Dieser Beitrag konzentriert sich auf die 528 AbsolventInnen musikpraktischer Studiengänge mit Schwerpunkt auf der künstlerischen Ausbildung an einem Instrument oder im Gesang (inkl. Studiengänge zur Alten Musik bzw. Historischen Aufführungspraxis, jedoch ohne Kirchenmusik). In dieser Teilstichprobe sind weibliche (54 %) und männliche (46 %) Befragte etwa gleich stark vertreten sowie 1 % (n = 2) mit dritter Geschlechts­identität.
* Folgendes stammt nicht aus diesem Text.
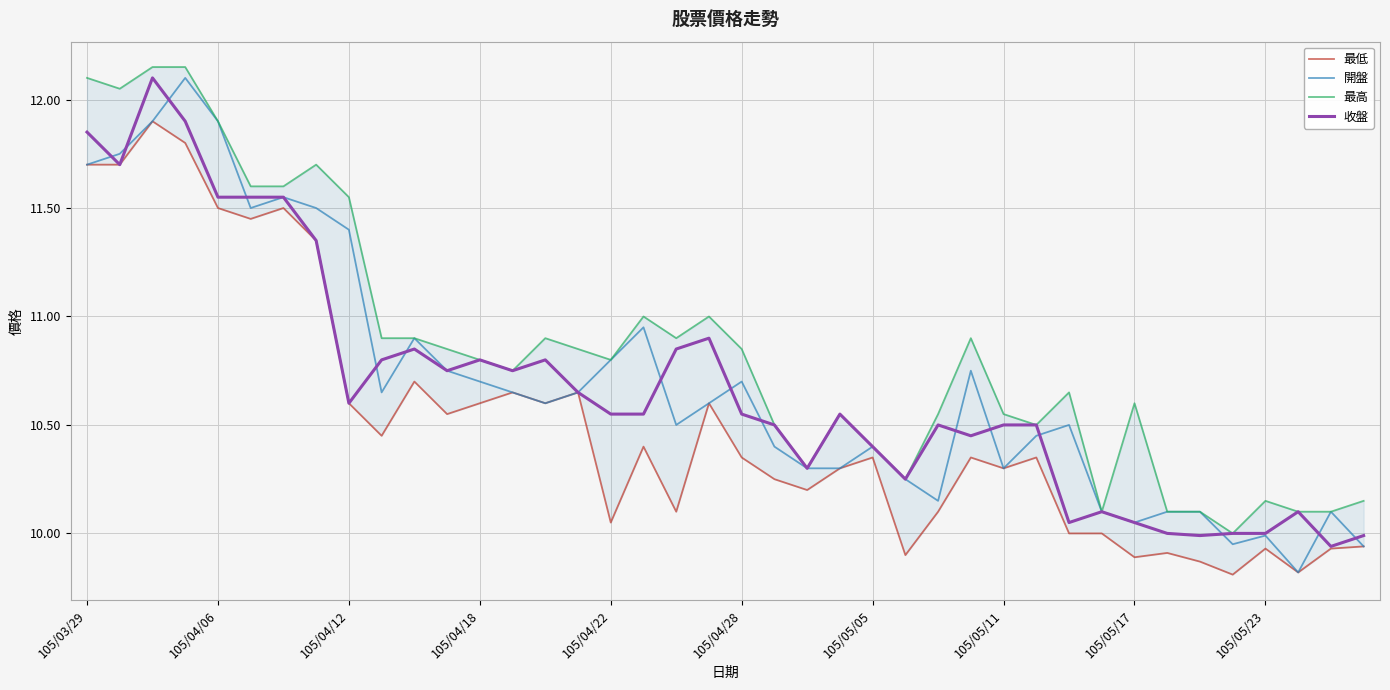

What is the difference between the second highest and minimum values in the 開盤 series?

2.1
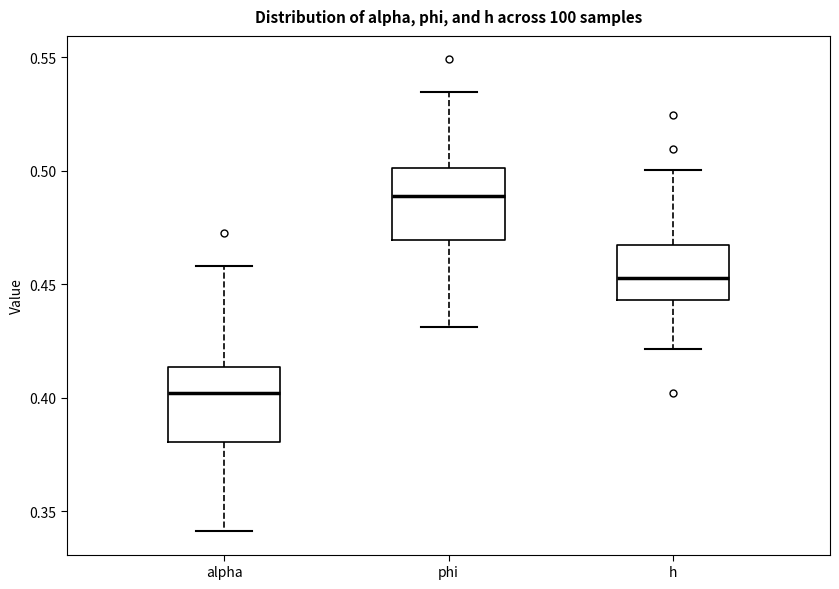

Which box's median line is the highest?

phi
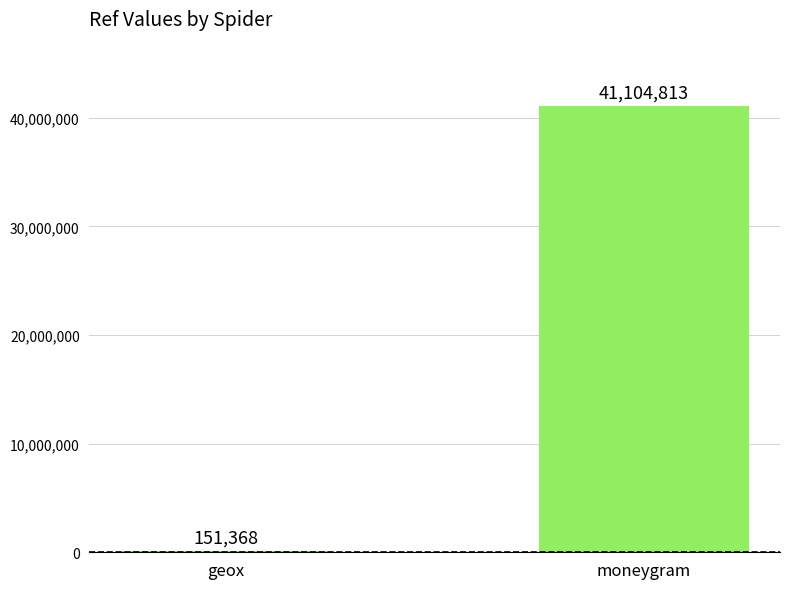

Reading right to left, list all the values displayed in this chart.

41104813	151368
Die Anteile männlicher und weib­licher Befragter entsprechen der Verteilung in den befragten Jahrgängen an den angeschriebenen Musikhochschulen.
Das Alter wurde anhand der Geburtsjahrgänge erfasst. Diese reichen von 1967 bis 1995, der Median liegt bei 1987. Somit waren die Befragten zum Zeitpunkt der Befragung im Sommer 2018 durchschnittlich etwa 31 Jahre alt. Sie hatten ihr Studium zwischen rund drei und fünfeinhalb Jahren vor der Befragung abgeschlossen. Als höchsten Abschluss an der jeweiligen Musikhochschule hatten 39 % einen Masterabschluss erworben, 22 % ein Diplom, 19 % einen Bachelorabschluss, 17 % ein Meisterklassen-/Konzertexamen und 1 % einen sonstigen Abschluss. 3 % verließen die Hochschule ohne Abschluss.
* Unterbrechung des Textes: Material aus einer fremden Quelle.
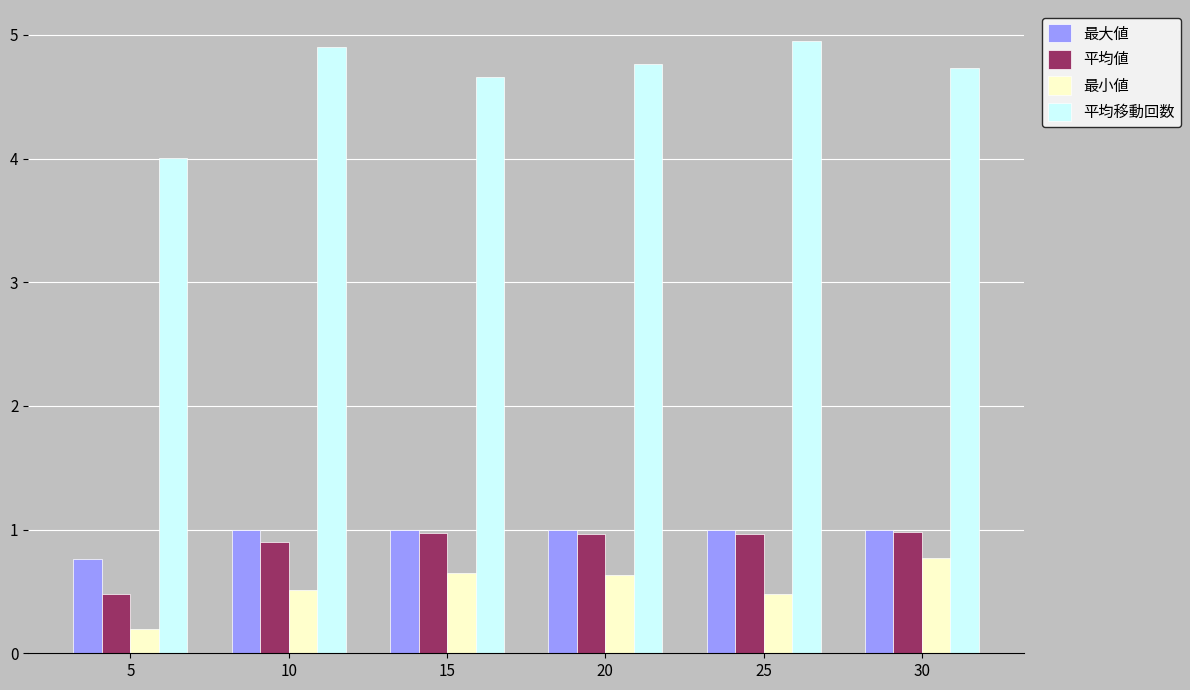

What are all the series names shown in the legend?

最大値, 平均値, 最小値, 平均移動回数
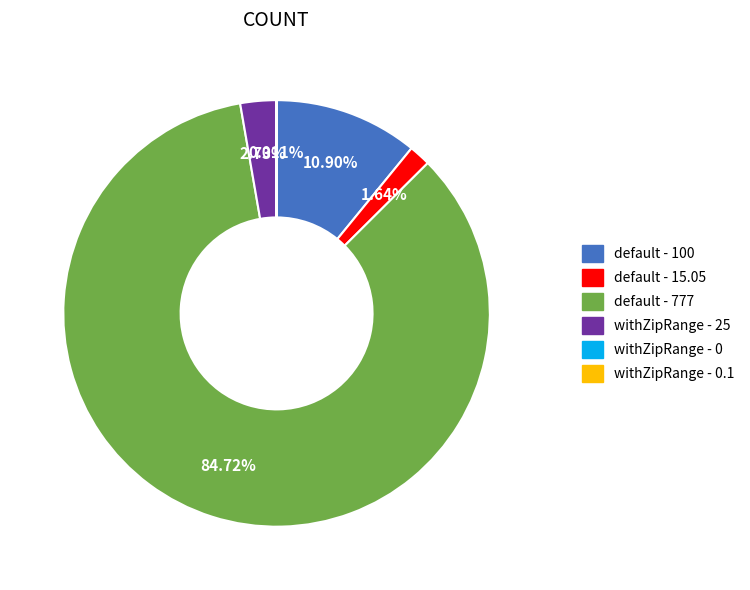

Between default - 100 and withZipRange - 25, which is larger?

default - 100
Die Hauptinstrumente der InstrumentalistInnen verteilen sich auf Streichinstrumente (23 %), Tasteninstrumente (20 %), Holzblasins­t­rumente (16 %), Blechblasinstrumente (9 %), Zupfinstrumente (7 %) und Percussioninstrumente (6 %); die übrigen 20 % machen SängerInnen aus. Als Lebensmittelpunkt gaben 75 % der Befragten Deutschland an, gefolgt von Südkorea und der Schweiz (jeweils 3 %). Die Antworten der verbleibenden 20 % umfassen Einzelnennungen verschiedener Länder, deren überwiegende Mehrheit auf europäische Staaten entfällt.

1 Carroll Haak: Wirtschaftliche und soziale Risiken auf den Arbeitsmärkten von Künstlern, Wiesbaden 2008, S. 63 ff.
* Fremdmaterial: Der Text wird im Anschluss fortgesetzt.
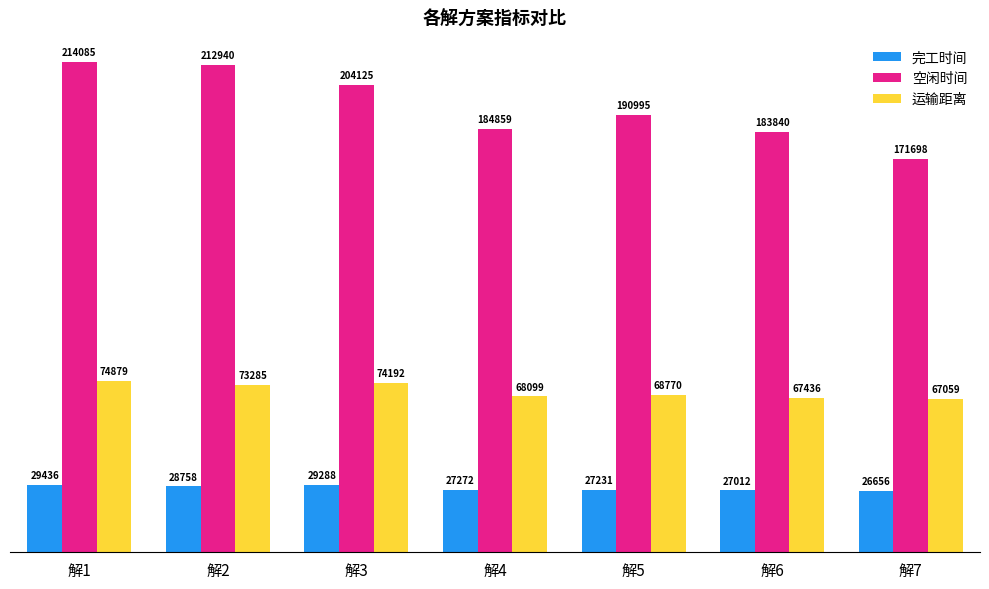

What value does the 完工时间 series have at 解2?

28758.3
2 Heiner Gembris/Jonas Menze: „Zwischen Publikumsschwund und Publikumsentwicklung. Perspektiven für Musikerberuf, Musikpädagogik und Kulturpolitik“, in: Martin Tröndle: Das Konzert II. Beiträge zum Forschungs­feld der Concert Studies, Bielefeld 2018, S. 305-331.
3 Heiner Gembris/Daina Langner: Von der Musikhochschule auf den Arbeitsmarkt: Erfahrungen von Absolventen, Arbeitsmarktexperten und Hochschullehrern, Augsburg 2005; Haak, S. 62 ff.; Thomas Renz: Jazzstudie. Lebens- und Arbeitsbedingungen von Jazzmusiker/innen in Deutschland, http://jazzstudie2016.de/jazzstudie2016_small.pdf (Stand: 7.5.2020).
4 Beteiligt waren die Musikhochschulen an den Standorten Detmold, Dresden, Frankfurt, Freiburg, Hamburg, Köln, Leipzig, Lübeck, Saarbrücken, Trossingen und Würzburg.
5 Das Netzwerk Musikhochschulen ist ein Verbund von elf Musikhochschulen in Deutschland, siehe www.netzwerk-musikhochschulen.de. Diese sind nicht vollständig deckungsgleich mit den an der Studie beteiligten Hochschulen.